4. Transaction execution and status monitoring
Broadcast signed transactions to the network and monitor transaction pool depth and block confirmation status in real time.
The entire chain tracks the life cycle (e.g. A 1 transfer pending → pledge confirmed). If a subtask fails (e.g. insufficient gas), a rollback is automatically triggered and an alarm is issued.
Generate an operation log, including the full chain of evidence from LLM parsing to on-chain confirmation.
3.4 Agent Wallet Scalability
Agent Wallet also provides a powerful function integration portal for third-party developers through standardized and highly scalable architecture design. Developers can implement customized Agent Wallet tool logic according to business scenario requirements (such as cross-chain asset routing, customized DeFi strategies, on-chain governance automation, etc.).
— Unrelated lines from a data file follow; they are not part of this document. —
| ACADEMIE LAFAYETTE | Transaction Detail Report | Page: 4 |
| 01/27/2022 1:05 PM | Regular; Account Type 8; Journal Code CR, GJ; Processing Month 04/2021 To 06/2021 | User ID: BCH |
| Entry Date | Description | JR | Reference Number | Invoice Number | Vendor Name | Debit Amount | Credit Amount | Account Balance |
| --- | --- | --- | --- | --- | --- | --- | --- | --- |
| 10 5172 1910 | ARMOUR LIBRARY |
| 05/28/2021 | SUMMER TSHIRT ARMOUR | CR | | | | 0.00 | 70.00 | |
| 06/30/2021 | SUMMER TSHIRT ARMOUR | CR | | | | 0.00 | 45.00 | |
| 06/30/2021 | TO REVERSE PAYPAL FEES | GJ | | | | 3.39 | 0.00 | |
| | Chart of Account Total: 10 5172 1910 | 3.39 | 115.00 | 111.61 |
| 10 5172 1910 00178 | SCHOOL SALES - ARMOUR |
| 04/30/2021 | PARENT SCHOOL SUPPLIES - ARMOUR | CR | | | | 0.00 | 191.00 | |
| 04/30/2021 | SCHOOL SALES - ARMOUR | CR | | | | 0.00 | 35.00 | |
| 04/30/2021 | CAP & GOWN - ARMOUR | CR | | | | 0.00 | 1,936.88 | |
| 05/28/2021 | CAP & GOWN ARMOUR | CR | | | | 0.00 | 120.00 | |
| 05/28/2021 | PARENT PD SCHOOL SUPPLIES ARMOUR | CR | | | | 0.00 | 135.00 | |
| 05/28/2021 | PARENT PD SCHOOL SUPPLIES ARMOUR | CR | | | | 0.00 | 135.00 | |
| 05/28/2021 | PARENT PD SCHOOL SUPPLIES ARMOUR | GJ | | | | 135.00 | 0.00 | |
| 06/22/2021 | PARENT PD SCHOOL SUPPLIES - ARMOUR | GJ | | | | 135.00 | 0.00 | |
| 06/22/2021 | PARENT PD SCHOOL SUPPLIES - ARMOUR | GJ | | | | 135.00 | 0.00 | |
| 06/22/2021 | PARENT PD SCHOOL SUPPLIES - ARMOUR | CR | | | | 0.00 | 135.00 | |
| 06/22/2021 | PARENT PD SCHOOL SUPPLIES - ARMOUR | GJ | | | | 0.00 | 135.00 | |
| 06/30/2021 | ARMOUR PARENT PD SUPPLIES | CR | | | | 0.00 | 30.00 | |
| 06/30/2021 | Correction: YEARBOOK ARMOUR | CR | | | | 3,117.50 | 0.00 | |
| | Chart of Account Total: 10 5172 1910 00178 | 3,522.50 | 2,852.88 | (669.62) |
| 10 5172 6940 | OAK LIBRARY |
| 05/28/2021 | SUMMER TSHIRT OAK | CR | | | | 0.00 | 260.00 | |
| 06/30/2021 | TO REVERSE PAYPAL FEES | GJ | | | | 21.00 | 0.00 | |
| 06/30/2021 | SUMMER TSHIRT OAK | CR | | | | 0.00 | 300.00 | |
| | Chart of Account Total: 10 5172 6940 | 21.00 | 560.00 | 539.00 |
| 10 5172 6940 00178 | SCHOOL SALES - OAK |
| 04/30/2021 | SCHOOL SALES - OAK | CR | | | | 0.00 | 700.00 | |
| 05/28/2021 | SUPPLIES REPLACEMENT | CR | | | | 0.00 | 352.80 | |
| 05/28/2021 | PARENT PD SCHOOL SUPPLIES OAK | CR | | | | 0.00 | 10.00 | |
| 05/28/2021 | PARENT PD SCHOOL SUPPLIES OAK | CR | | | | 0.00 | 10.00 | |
The tool only needs to follow the following simple integration path:
1. Interface compliance implementation: Developers implement the core logic of the tool according to the preset protocol specifications, such as parsing specific instruction parameters and generating atomic operation steps;
2. Capability registration declaration: register tool metadata (function description, input and output formats, dependent resources) to the global scheduling directory of SMOC (Smart Management Orchestration Core);
3. Dynamic process injection: Define task decomposition rules in the DAG scheduling framework of SMOC and map complex business flows into atomic nodes that can call the tool.
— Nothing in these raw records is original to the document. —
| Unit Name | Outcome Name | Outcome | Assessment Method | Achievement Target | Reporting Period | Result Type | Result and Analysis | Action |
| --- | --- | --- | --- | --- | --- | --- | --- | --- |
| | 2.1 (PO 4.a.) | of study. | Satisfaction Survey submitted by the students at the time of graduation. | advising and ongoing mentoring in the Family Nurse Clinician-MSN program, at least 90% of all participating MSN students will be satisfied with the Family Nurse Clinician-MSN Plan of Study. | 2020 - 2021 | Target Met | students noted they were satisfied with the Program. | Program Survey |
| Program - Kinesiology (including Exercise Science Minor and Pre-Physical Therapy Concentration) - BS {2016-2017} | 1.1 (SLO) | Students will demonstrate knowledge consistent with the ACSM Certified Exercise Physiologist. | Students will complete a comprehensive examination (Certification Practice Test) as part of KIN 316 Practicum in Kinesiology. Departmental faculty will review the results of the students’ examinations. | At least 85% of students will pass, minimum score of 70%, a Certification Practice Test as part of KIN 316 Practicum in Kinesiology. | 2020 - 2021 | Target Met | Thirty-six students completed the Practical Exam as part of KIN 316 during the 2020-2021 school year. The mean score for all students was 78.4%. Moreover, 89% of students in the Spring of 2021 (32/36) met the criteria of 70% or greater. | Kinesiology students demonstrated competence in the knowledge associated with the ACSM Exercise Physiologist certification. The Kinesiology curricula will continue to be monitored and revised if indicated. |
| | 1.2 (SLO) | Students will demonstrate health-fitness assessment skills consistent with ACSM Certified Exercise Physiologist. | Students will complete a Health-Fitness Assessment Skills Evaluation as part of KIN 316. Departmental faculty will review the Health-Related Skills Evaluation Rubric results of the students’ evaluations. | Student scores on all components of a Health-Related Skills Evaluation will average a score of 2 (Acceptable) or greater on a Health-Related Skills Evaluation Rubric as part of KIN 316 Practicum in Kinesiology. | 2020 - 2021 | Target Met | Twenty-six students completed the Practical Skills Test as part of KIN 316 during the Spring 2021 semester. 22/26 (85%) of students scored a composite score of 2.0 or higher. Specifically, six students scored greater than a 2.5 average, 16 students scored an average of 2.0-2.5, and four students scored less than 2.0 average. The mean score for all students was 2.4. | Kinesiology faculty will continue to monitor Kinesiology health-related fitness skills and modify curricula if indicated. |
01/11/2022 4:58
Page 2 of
After the connection is completed, developers can enable users to directly drive custom processes through natural language. This decoupled design enables third-party tools to reuse the security foundation (TEE+MPC) and intelligent scheduling capabilities of Agent Wallet, greatly reducing the development threshold for complex on-chain operations.
4. Conclusion
By combining a large language model, Orcamind AI Agent Wallet can convert user instructions into safe and automated operations. Its Smart Management and Scheduling Core (SMOC) dynamically disassembles tasks, optimizes Gas/Nonce parameters, and monitors the status of the entire chain in real time, while relying on TEE hardware isolation and MPC threshold signatures to achieve account security. At the same time, developers can expand the MCP Server tool through standardized interfaces, reuse its security base and scheduling engine to build customized processes, and ultimately allow users to drive complex on-chain interactions (such as multi-address staking, cross-chain asset routing) with natural language, completely bid farewell to the operational burden of manually managing Gas, Nonce, and multi-chain assets, and become a truly autonomous on-chain execution agent.